Эти слова были из любимой песни моего дяди, уже девять лет покоящегося на кладбище, но голос его жены звучал все еще мощно и вольно, выделялся средь других голосов. И вспомнил я, как при словах «как я любила, милай мой» жена дяди всегда гладила его по голове обеими руками, как бы обмывала ее, эту, ох, какую в молодости красивую, волной волос с прорыжью украшенную голову.
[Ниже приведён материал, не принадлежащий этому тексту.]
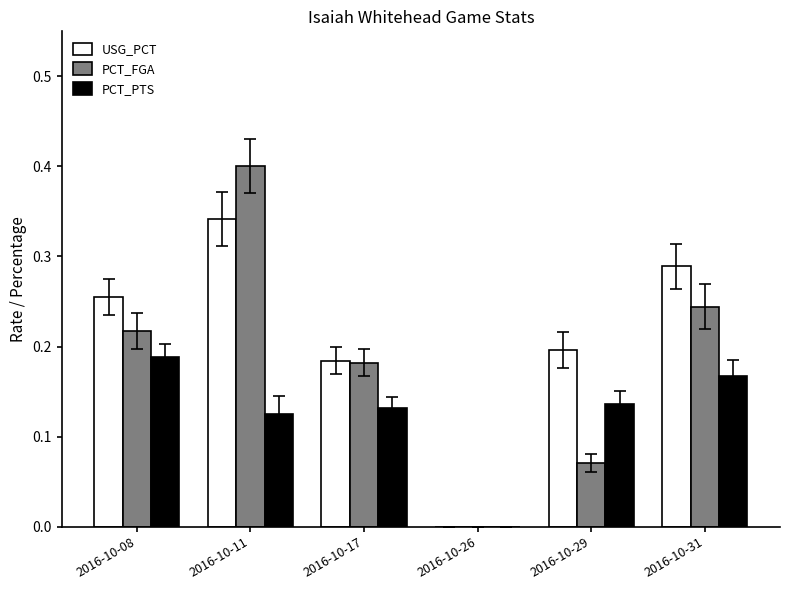

What is the sum of all PCT_PTS values?

0.7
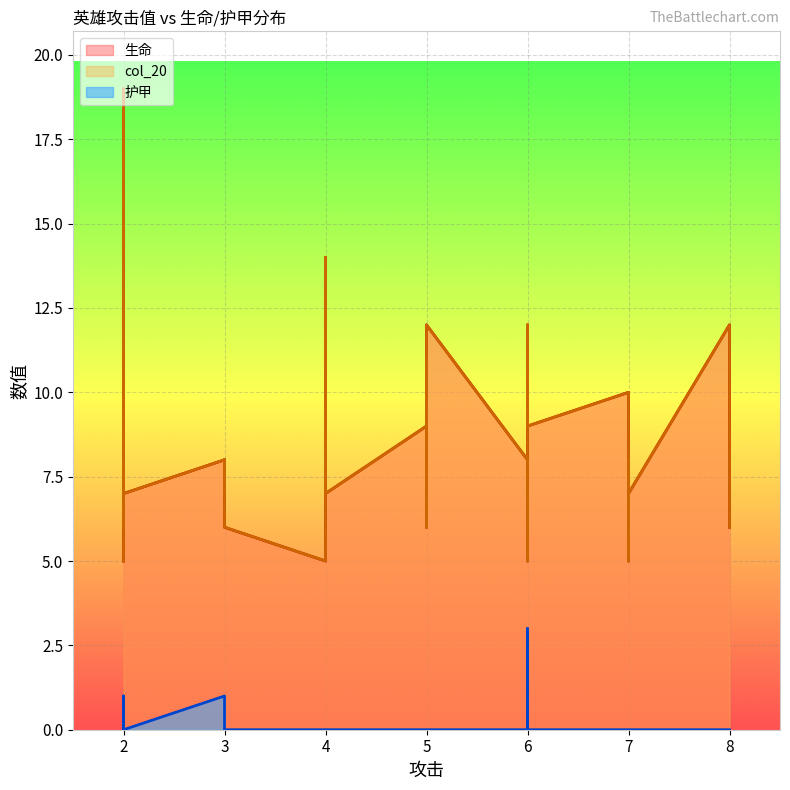

Which has a higher value, 4 or 6?

4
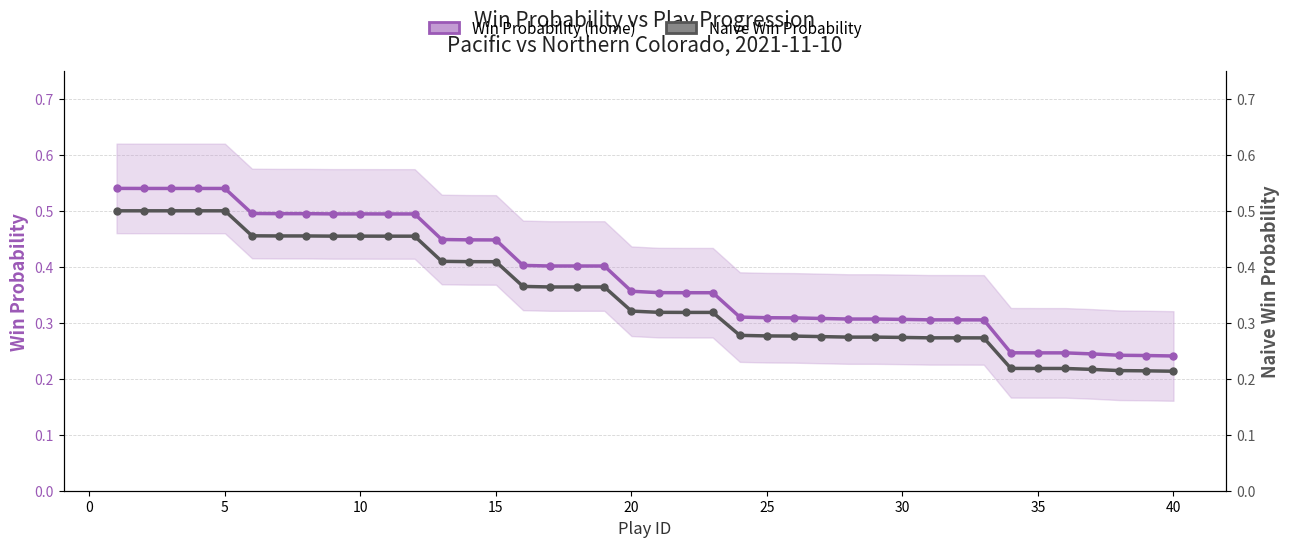

What is the sum of all Naive Win Probability values?

13.9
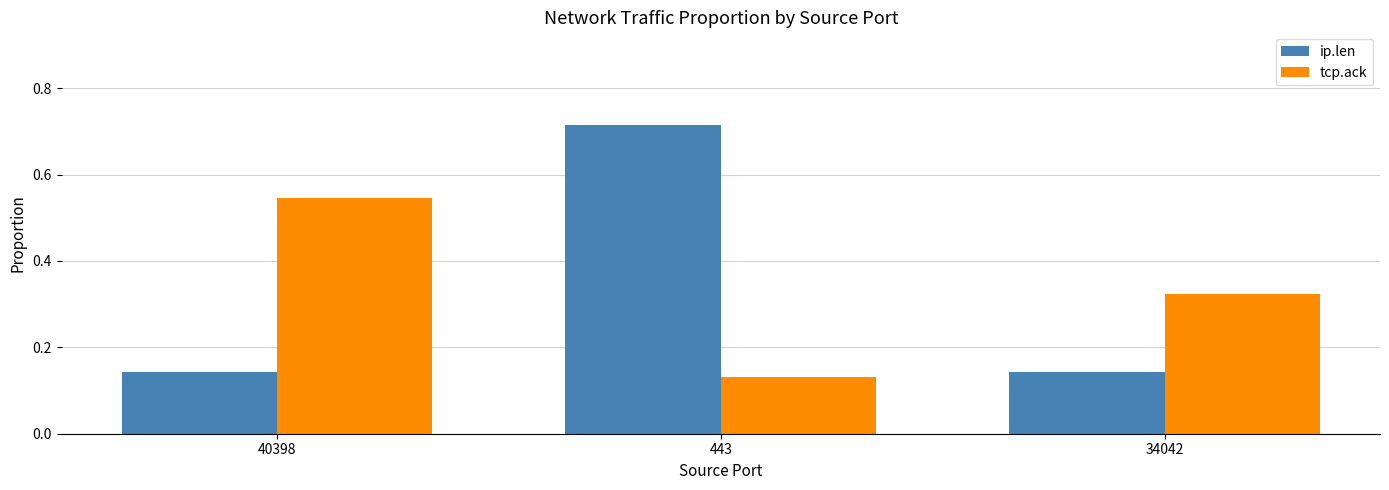

At which category is the sum across all series the highest?

443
И дядя мой, истинный сибиряк, сконфуженно произносил: «Да ладно те».
Я долго стоял вблизи того занавешенного окна, потом долго, почти до утра не мог уснуть, и в который уж раз звучало во мне, не знаю почему и зачем: «Кончилась жизнь, кончилась…»
А спустя несколько дней заехали ко мне гости и среди них очень красивая, если не бояться редких слов, то можно сказать, прекрасная женщина, прекрасно одетая, в прекрасной иностранной машине, которую сама она и вела. Эта «новая русская» с простецкой мужицкой фамилией и коммерческие дела вела толково-владела фирмой, жила независимой жизнью, работая по 12–14 часов в сутки, но лицо ее, особенно густо-синие глаза были так выжжены, так далеко, так глубоко светилась в них такая боль, такая тоска, свинцовой тяжестью осевшая, что я невольно спросил у спутников ее: отчего так печальна наша гостья? Неужто от усталости?
— Нет, не от усталости, — ответили мне, — жених этой женщины, тоже деловой парень, с которым они соединились сердцами в десятом классе, исчез. Бесследно, беззвучно, вместе с машиной — будто в воду канул человек…
Соседки мои, деревенские старухи, вывалившись за ворота, дивовались на молодую, модно одетую, красивую женщину, лихо развернувшую машину и умчавшуюся вдаль.
— Тошно мне! Это чё же тако, Виктор Петрович, а? Эко чудо! Как в кине! И не курит.
И отчего-то опять произнеслось на этот раз вслух:
— Монблан.
И снова одинокий в своей одинокой избушке мучился я до утра, и снова звучало во мне и повторялось: «Кончилась жизнь, кончилась».